▸ Problem to work on
The data beneath this task has to be reprinted character for character.

[[ The data open ]]

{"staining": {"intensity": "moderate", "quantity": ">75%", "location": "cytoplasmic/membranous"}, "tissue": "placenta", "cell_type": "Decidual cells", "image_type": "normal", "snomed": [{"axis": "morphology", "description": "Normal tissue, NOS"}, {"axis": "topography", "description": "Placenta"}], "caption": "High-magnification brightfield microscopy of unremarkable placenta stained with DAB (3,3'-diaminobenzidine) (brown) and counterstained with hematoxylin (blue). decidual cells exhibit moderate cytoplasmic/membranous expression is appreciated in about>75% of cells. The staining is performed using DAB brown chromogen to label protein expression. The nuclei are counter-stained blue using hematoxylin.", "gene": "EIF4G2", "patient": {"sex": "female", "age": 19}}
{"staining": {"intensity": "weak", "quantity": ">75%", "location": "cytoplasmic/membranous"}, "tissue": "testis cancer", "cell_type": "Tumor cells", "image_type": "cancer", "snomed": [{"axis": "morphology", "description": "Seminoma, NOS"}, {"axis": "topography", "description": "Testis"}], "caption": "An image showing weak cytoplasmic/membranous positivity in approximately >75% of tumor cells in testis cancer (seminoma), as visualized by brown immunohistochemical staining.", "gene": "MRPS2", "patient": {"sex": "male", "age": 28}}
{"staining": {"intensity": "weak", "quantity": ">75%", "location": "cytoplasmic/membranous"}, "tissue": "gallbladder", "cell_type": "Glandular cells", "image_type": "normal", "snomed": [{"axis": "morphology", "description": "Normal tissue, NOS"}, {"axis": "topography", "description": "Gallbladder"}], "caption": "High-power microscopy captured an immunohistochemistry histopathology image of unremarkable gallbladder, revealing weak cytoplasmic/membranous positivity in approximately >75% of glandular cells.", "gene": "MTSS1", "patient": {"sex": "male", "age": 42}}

[[ The data closed ]]

▸ Response to this task
{"staining": {"intensity": "moderate", "quantity": ">75%", "location": "cytoplasmic/membranous"}, "tissue": "placenta", "cell_type": "Decidual cells", "image_type": "normal", "snomed": [{"axis": "morphology", "description": "Normal tissue, NOS"}, {"axis": "topography", "description": "Placenta"}], "caption": "High-magnification brightfield microscopy of unremarkable placenta stained with DAB (3,3'-diaminobenzidine) (brown) and counterstained with hematoxylin (blue). decidual cells exhibit moderate cytoplasmic/membranous expression is appreciated in about>75% of cells. The staining is performed using DAB brown chromogen to label protein expression. The nuclei are counter-stained blue using hematoxylin.", "gene": "EIF4G2", "patient": {"sex": "female", "age": 19}}
{"staining": {"intensity": "weak", "quantity": ">75%", "location": "cytoplasmic/membranous"}, "tissue": "testis cancer", "cell_type": "Tumor cells", "image_type": "cancer", "snomed": [{"axis": "morphology", "description": "Seminoma, NOS"}, {"axis": "topography", "description": "Testis"}], "caption": "An image showing weak cytoplasmic/membranous positivity in approximately >75% of tumor cells in testis cancer (seminoma), as visualized by brown immunohistochemical staining.", "gene": "MRPS2", "patient": {"sex": "male", "age": 28}}
{"staining": {"intensity": "weak", "quantity": ">75%", "location": "cytoplasmic/membranous"}, "tissue": "gallbladder", "cell_type": "Glandular cells", "image_type": "normal", "snomed": [{"axis": "morphology", "description": "Normal tissue, NOS"}, {"axis": "topography", "description": "Gallbladder"}], "caption": "High-power microscopy captured an immunohistochemistry histopathology image of unremarkable gallbladder, revealing weak cytoplasmic/membranous positivity in approximately >75% of glandular cells.", "gene": "MTSS1", "patient": {"sex": "male", "age": 42}}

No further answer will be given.